SAFFORD – At the corner of 8th Avenue and 10th Street sits a historic building that has been transformed into one of the most unique places to stay when visiting the area.
The Lazy Traveler, located at 800 W. 10th Street, hails itself as “Your home away from home.” Owners and operators Jeff Taisto and Frances Martinez spent the last two years renovating the former Safford Hospital, originally built in 1920, into a bed and breakfast inn with 14 unique rooms for rent along with a 2-bedroom adjoining guest house. Their journey began in October, 2013, when Martinez noticed a for sale sign stapled on a tree at the property as she drove by to pick up her daughter from soccer practice.
“I told Jeff, ‘I want to go see what that building looks like,’ because I wanted to be nosey, that was it,” Martinez said. “I had no inkling to be a business owner.”
After touring the facility, Martinez and Taisto decided to take a chance on what they could create. Martinez wrote a business plan with the help of the Eastern Arizona College’s Small Business Development Center, and six months later they closed on the property and opened up the rooms that were ready for guests.

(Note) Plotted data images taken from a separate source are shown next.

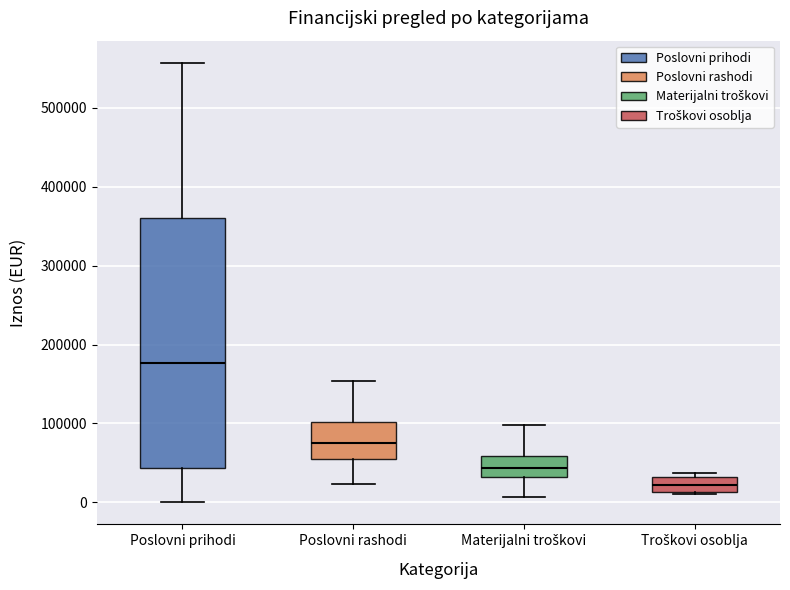

Comparing the boxes themselves (not the whiskers), which one is the tallest?

Poslovni prihodi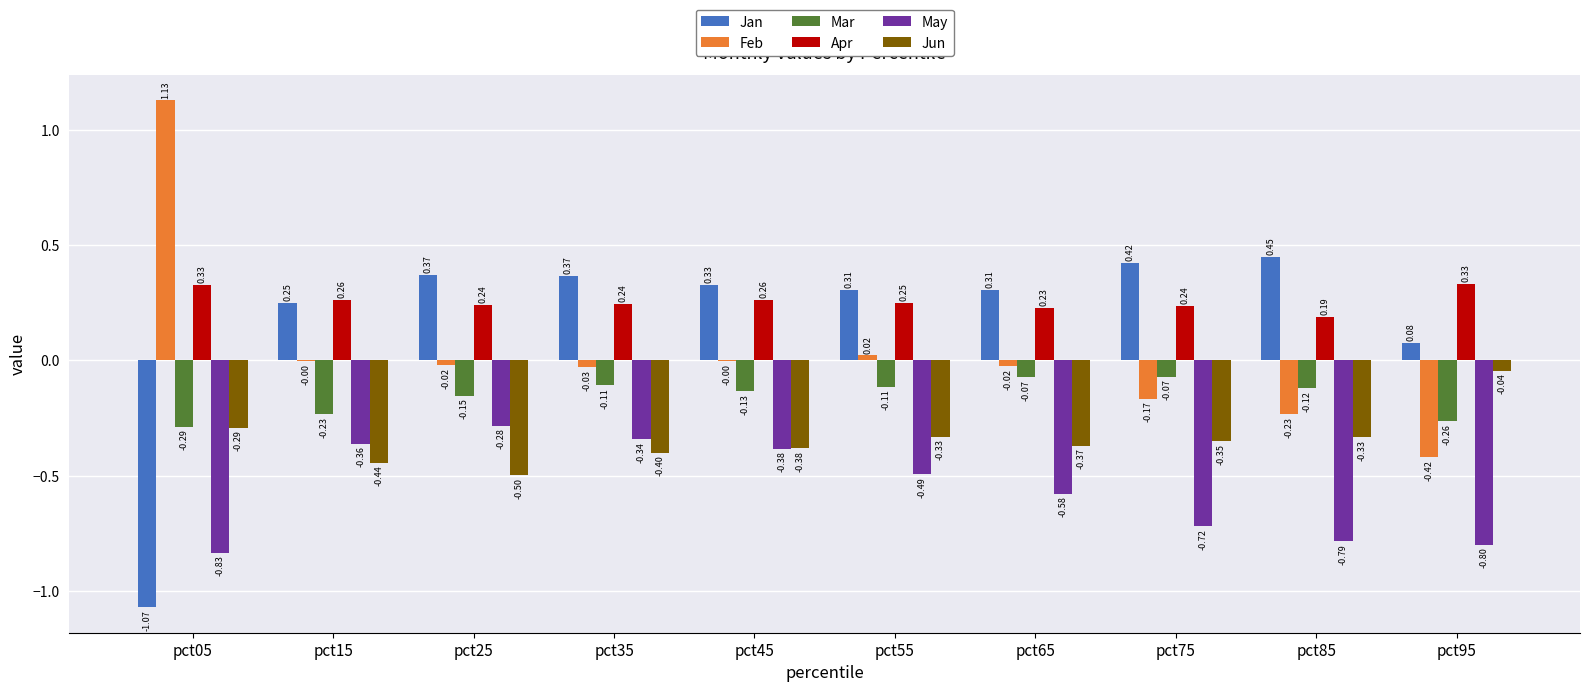

Does the chart contain stacked bars?

No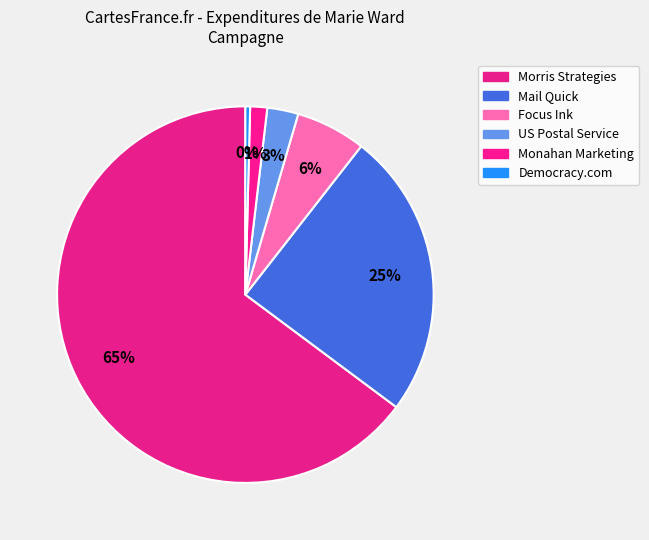

To the nearest percent, what portion does Mail Quick represent?

25%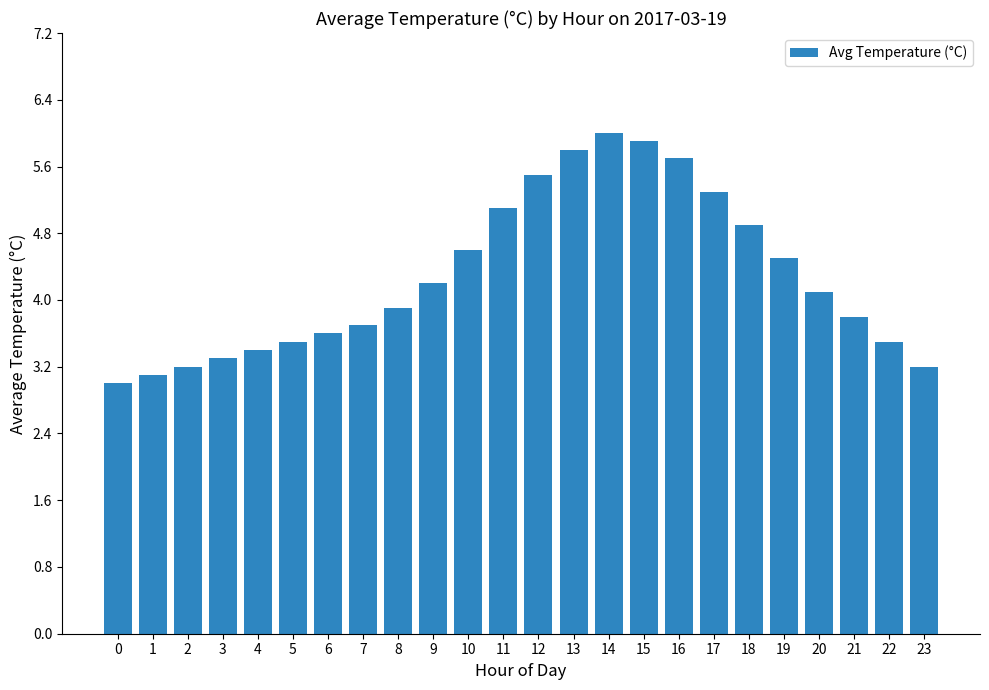

How many data points are less than 4?

12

With both working other full-time jobs, Martinez and Taisto enlisted their daughters, Genesis, Jessica and Jaidyn Martinez, to help run the business as they renovated the rest of the property. The results were so good the girls have stayed on to help manage the inn.
The building is a unique mixture of original items, such as the wood floors, staircase and numerous historic nick knacks, mixed with modern accouterments, including flat screen televisions with DirecTV, mini refrigerators and microwaves in every room along with free Wi-Fi. Guests are also welcome to use the building’s kitchen for cooking as well as the laundry room in the basement at no charge. Guests are truly treated like family and are given a key to the front door and their room. They are then left to enjoy themselves without interruption with the knowledge that assistance, if they should need it, is just a phone call away.
The rooms themselves are an eclectic historically-themed variety and no two are exactly alike. Rates differ from smaller rooms with shared bathroom facilities to the larger suites with private facilities and are generally priced from $135 to $250 per week. One of the rooms sports a mural of Mount Graham that was reportedly painted by an escaped inmate who was hiding out from law enforcement.
“I was going to paint over it,” Taisto said. “But the story is way back there was an escapee from one of the prisons staying here with nothing to do and no place to go, so that’s what he did, he painted.”